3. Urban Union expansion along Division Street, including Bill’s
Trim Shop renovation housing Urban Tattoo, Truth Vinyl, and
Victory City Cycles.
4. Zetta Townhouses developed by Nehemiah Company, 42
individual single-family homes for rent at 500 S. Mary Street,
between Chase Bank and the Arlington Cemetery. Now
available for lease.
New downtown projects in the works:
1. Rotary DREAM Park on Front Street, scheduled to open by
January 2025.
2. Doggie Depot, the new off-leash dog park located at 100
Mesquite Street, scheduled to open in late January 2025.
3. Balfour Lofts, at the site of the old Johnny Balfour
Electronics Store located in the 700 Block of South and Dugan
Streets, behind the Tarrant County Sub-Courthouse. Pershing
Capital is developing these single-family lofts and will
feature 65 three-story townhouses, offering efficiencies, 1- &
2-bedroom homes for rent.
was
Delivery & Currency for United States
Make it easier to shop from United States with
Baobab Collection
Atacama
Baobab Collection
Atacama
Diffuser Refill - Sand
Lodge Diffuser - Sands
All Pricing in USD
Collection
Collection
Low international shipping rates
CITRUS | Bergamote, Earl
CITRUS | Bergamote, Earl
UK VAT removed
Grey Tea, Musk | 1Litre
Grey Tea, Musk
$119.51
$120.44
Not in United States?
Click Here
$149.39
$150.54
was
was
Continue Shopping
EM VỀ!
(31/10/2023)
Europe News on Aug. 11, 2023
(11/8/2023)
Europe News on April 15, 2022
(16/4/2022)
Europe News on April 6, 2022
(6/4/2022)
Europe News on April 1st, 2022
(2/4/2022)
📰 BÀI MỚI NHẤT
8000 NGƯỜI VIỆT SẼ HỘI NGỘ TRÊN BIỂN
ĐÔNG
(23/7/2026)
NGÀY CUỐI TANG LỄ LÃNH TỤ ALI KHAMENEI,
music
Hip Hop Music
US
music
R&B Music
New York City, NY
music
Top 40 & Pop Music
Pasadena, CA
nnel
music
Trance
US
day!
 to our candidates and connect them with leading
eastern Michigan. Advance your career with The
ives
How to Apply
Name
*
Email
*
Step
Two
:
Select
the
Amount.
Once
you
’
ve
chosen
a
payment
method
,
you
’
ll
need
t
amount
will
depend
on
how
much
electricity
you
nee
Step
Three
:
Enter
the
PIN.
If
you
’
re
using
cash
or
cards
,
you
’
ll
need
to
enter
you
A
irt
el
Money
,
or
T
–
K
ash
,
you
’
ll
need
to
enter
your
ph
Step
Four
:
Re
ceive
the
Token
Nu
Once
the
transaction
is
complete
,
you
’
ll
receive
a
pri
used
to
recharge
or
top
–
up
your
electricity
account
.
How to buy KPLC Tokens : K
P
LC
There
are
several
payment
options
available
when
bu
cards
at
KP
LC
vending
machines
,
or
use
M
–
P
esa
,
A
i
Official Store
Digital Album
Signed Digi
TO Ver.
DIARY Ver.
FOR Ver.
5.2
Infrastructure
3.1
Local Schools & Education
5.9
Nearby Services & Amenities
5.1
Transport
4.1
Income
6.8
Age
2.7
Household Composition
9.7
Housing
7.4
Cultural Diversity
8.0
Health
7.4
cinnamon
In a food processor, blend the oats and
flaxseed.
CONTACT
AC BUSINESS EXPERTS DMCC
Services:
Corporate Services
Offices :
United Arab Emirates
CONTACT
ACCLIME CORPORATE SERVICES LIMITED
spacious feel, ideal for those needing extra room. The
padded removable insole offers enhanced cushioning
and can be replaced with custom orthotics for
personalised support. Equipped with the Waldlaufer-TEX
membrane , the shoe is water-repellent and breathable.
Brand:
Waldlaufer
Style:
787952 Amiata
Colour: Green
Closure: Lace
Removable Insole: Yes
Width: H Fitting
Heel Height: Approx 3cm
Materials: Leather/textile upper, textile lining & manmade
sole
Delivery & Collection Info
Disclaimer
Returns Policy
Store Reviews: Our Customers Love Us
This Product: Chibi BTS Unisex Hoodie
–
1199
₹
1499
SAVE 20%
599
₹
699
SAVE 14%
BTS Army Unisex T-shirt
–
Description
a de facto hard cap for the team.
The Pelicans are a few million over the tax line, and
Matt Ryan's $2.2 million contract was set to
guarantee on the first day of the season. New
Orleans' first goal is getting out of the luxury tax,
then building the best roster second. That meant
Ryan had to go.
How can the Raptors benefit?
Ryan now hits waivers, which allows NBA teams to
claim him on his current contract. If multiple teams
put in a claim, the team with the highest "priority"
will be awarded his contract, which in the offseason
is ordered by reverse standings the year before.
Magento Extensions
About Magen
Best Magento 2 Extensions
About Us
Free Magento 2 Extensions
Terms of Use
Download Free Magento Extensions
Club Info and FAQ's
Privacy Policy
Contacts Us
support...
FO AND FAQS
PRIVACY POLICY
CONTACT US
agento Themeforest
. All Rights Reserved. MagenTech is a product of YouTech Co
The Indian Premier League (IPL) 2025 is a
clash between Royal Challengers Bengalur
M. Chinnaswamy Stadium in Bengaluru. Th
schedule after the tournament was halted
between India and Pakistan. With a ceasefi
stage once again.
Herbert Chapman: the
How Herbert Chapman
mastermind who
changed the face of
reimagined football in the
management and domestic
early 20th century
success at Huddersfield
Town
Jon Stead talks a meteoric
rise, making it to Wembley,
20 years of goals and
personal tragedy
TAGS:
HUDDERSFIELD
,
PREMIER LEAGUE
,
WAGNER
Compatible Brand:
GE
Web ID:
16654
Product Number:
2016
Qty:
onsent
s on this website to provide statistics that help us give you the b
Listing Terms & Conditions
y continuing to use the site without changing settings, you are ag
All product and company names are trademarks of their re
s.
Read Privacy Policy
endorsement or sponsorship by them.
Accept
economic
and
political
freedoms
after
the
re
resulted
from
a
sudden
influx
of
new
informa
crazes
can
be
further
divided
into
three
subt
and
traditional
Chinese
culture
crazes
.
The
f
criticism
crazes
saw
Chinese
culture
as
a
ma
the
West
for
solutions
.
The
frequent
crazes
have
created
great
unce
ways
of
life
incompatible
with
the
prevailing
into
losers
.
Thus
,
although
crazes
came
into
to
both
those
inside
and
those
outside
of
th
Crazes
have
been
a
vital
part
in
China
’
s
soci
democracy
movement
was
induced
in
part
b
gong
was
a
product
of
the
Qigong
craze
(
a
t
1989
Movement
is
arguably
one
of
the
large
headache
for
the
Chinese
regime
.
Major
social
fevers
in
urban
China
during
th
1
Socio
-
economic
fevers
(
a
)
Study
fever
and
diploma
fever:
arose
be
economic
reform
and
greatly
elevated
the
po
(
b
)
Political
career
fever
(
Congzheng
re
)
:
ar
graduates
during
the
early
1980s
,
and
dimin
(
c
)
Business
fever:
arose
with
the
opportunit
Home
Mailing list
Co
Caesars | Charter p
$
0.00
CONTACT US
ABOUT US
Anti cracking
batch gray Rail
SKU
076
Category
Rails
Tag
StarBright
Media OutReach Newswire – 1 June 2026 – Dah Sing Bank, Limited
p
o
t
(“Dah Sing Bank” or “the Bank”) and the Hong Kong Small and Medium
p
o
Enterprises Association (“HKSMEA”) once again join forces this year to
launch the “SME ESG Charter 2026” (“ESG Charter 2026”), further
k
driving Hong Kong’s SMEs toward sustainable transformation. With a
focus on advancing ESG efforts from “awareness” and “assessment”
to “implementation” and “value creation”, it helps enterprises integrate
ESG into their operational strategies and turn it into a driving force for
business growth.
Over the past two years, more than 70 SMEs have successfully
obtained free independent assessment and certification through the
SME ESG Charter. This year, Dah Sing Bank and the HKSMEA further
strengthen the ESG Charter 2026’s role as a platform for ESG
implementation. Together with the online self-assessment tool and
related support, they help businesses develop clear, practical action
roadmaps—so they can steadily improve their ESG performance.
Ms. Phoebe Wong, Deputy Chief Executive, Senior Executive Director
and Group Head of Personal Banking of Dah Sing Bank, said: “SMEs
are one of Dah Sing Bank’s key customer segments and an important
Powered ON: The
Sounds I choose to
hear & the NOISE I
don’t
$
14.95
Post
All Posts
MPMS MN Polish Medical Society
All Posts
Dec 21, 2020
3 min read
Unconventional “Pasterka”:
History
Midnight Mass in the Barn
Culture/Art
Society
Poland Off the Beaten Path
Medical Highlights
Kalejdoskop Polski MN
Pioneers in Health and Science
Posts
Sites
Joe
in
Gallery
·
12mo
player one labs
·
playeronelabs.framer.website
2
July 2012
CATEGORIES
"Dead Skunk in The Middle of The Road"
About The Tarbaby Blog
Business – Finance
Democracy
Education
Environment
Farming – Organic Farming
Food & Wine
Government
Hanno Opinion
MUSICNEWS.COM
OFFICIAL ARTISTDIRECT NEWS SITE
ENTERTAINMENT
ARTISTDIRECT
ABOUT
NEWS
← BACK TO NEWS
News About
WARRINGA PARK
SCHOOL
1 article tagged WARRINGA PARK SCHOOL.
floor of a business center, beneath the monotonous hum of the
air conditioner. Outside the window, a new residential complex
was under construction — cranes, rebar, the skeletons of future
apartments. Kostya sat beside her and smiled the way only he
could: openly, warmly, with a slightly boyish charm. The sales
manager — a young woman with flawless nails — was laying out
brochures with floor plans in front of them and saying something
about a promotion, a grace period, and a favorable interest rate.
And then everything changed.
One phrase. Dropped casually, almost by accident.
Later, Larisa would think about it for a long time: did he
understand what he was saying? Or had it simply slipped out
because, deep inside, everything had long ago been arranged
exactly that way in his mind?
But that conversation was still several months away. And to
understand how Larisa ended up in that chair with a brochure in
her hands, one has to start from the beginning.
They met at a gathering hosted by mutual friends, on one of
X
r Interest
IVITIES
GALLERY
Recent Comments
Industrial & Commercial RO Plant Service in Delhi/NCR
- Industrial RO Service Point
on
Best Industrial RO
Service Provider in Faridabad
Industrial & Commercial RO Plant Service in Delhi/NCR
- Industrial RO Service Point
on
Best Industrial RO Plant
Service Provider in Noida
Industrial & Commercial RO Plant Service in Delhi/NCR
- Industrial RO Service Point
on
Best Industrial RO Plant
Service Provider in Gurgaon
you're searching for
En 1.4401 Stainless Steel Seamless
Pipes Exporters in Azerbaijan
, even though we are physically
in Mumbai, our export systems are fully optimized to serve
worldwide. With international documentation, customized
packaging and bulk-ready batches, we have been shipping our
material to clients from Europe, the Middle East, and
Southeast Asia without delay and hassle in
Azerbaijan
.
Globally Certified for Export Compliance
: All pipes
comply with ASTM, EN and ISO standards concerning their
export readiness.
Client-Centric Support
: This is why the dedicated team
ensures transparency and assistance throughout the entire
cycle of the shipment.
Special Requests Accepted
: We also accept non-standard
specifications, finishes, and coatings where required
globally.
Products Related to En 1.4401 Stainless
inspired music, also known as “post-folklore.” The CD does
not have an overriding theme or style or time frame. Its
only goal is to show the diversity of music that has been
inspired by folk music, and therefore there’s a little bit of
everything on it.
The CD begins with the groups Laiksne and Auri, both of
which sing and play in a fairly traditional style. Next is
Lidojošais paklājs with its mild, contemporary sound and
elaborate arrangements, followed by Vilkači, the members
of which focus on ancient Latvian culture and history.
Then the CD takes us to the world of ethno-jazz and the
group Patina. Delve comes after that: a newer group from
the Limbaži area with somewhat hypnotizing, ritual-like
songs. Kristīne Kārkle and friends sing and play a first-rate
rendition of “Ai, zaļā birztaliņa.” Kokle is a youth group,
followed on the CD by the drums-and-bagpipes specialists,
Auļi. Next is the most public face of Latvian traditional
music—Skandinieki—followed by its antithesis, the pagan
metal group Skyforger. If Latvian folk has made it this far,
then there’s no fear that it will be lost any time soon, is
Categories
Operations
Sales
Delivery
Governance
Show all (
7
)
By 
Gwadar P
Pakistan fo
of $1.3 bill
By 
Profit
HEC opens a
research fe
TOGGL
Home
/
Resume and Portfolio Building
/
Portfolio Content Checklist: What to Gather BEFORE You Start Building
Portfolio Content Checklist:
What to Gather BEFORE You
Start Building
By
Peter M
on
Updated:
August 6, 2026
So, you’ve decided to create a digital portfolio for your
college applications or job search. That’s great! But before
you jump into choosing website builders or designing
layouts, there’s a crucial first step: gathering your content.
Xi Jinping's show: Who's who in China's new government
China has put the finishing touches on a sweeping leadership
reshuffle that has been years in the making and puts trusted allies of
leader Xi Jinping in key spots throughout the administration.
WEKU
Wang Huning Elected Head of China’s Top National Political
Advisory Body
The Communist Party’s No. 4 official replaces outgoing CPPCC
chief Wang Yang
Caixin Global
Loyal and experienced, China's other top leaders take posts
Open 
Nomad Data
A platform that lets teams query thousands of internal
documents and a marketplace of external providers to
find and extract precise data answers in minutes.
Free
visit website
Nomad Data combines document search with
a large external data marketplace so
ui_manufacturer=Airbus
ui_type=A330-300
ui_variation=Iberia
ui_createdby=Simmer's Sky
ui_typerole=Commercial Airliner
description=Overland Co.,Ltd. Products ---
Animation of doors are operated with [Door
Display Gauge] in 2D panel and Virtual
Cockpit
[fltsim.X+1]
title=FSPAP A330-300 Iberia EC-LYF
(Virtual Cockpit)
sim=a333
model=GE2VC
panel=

------------------------------------

**To do**.
Please, from the material above, copy only the lines from the line with "specifications, finishes, and" up to and including the line with "reshuffle that has", exactly as written.

**Result**.
specifications, finishes, and coatings where required
globally.
Products Related to En 1.4401 Stainless
inspired music, also known as “post-folklore.” The CD does
not have an overriding theme or style or time frame. Its
only goal is to show the diversity of music that has been
inspired by folk music, and therefore there’s a little bit of
everything on it.
The CD begins with the groups Laiksne and Auri, both of
which sing and play in a fairly traditional style. Next is
Lidojošais paklājs with its mild, contemporary sound and
elaborate arrangements, followed by Vilkači, the members
of which focus on ancient Latvian culture and history.
Then the CD takes us to the world of ethno-jazz and the
group Patina. Delve comes after that: a newer group from
the Limbaži area with somewhat hypnotizing, ritual-like
songs. Kristīne Kārkle and friends sing and play a first-rate
rendition of “Ai, zaļā birztaliņa.” Kokle is a youth group,
followed on the CD by the drums-and-bagpipes specialists,
Auļi. Next is the most public face of Latvian traditional
music—Skandinieki—followed by its antithesis, the pagan
metal group Skyforger. If Latvian folk has made it this far,
then there’s no fear that it will be lost any time soon, is
Categories
Operations
Sales
Delivery
Governance
Show all (
7
)
By 
Gwadar P
Pakistan fo
of $1.3 bill
By 
Profit
HEC opens a
research fe
TOGGL
Home
/
Resume and Portfolio Building
/
Portfolio Content Checklist: What to Gather BEFORE You Start Building
Portfolio Content Checklist:
What to Gather BEFORE You
Start Building
By
Peter M
on
Updated:
August 6, 2026
So, you’ve decided to create a digital portfolio for your
college applications or job search. That’s great! But before
you jump into choosing website builders or designing
layouts, there’s a crucial first step: gathering your content.
Xi Jinping's show: Who's who in China's new government
China has put the finishing touches on a sweeping leadership
reshuffle that has been years in the making and puts trusted allies of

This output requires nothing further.